Not only do we need to build regional food systems almost completely from scratch, which is hard enough, but we must simultaneously begin the process of reversing the damage caused by Wall Street and the global food system. We need to heal and rebuild our soils, our souls, and our communities. If we do not tend to this deeper task, if we do not recover our connection with the sacred and with all of life, then whatever we might create together will only add to the massive destruction that modern civilization has wrought upon this planet and upon our hearts and minds and bodies.
This will require a revolution—a deep revolution.
This work is far bigger than merely building our own regional food system here in Colorado. We should allow ourselves to remember that this has never been done before anywhere in the world—at least not in a region with an already established (and growing) population. So let’s agree that we’re doing this not just for ourselves but also for emerging foodsheds everywhere.
We should also remember that nowhere in the United States has the process of food localization gone very far. Vermont consistently leads the Locavore Index and is considered the mecca of local food (Colorado was ranked twenty-sixth in 2015).129 But even after fifteen years of concerted and well-organized effort, Vermont today is at no more than 7 percent local food.130
It’s possible that the pace of emergence of regional foodsheds could greatly accelerate as the effects of Peak Everything—especially climate collapse—become more painfully obvious. It’s possible that whole nations (or even alliances of nations) will take up the challenge, when they realize they must, much as Cuba was forced to do when it lost its primary source of fossil fuels (after the collapse of the Soviet Union) and quickly shifted to organic agriculture to prevent mass starvation.

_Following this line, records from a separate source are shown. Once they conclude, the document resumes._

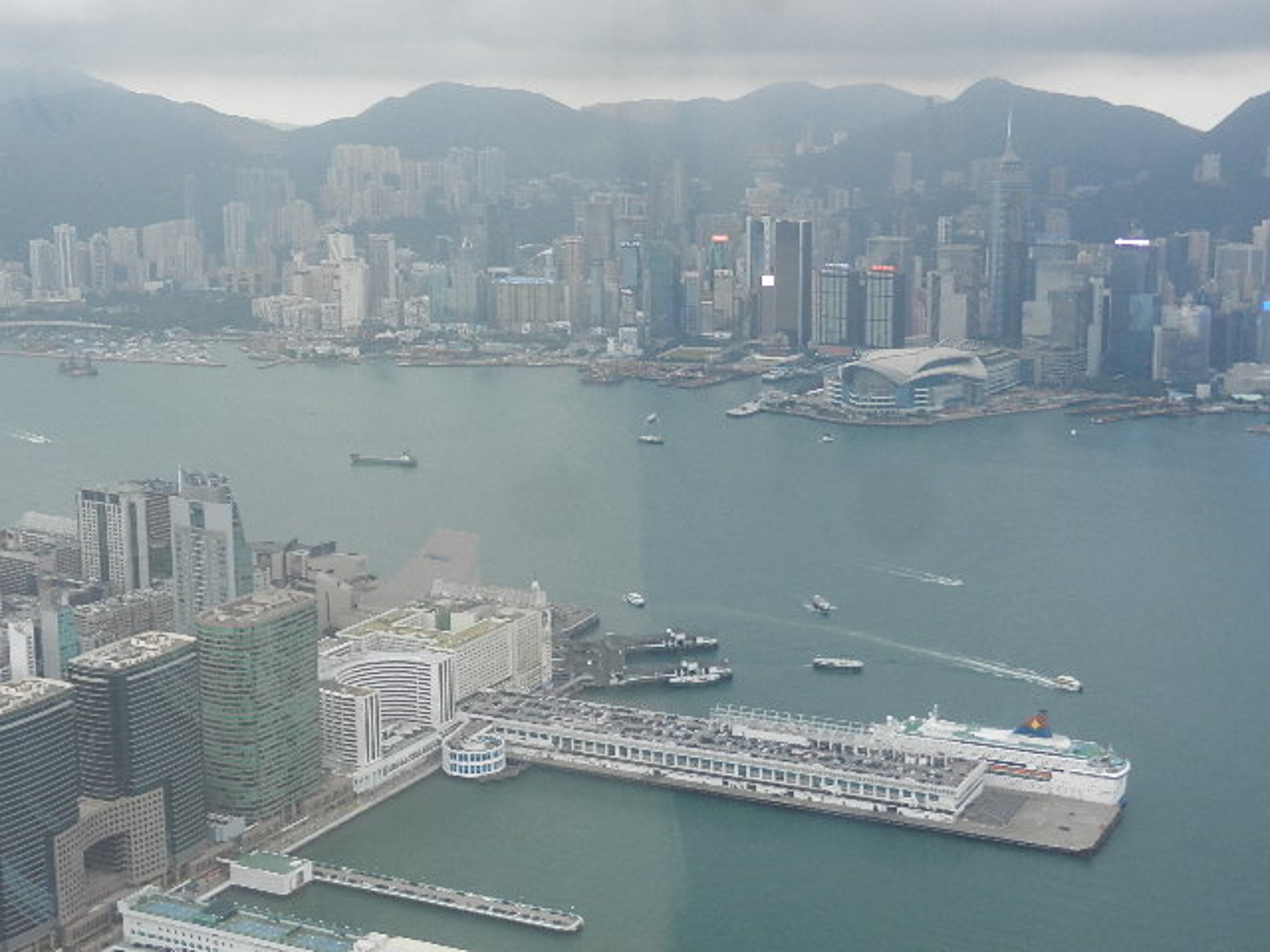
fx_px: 1944
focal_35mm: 53
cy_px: 476
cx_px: 635
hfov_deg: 36.2
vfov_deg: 27.5
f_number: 4.4
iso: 180
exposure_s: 1/30
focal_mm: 9.4
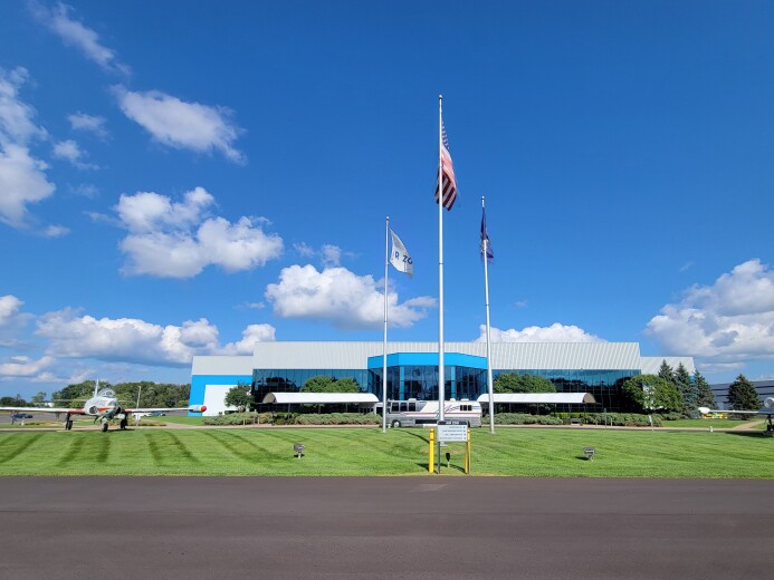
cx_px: 429
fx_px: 335
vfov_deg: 81.2
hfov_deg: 97.8
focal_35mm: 15
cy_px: 334
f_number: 2.2
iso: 50
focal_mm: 2.2
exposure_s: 1/1681
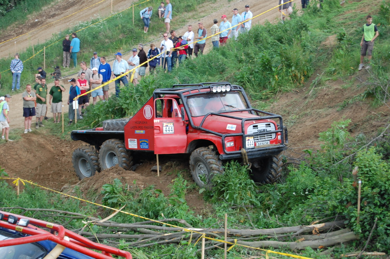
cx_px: 195
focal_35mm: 82
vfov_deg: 16.5
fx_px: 893
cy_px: 130
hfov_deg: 24.6
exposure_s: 1/80
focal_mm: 55
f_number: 5.6
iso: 400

It’s equally possible that the Unholy Alliance will, at some point, perceive food localization as a threat and seek to retaliate. We could see the breakout of what we might call “food wars.” Since most governments are driven primarily by economics, and since the Unholy Alliance is a pillar of the economic system, we would then likely see governments react strongly against food localization. The efforts by Congress to block country-of-origin labeling and GMO labeling are early indicators of this reaction.
This will be a difficult struggle. But as foodshed catalysts, evolutionary catalysts, or even as revolutionaries, it is important to remember that we are not responsible for ultimate outcomes (although we are deeply implicated). That is, we will likely never see the full fruits of our labors or even learn whether this effort ultimately succeeds or fails. Our responsibility, meanwhile, is to be faithful to the underlying evolutionary impulse that called us to food localization in the first place.
Many of us are giving our lives to this, our all. We are like the abolitionists dedicated to the freedom and equality of all people at a time when slavery was the dominant economic paradigm. The struggle of the abolitionists lasted for centuries; ours may as well. In fact, in some ways, we’ve inherited their struggle. It is in the local food revolution that we perhaps have an opportunity to fulfill the underlying evolutionary impulse that inspired the abolitionists in the first place. At the heart of the local food revolution is nothing less than the reclaiming of human freedom and dignity.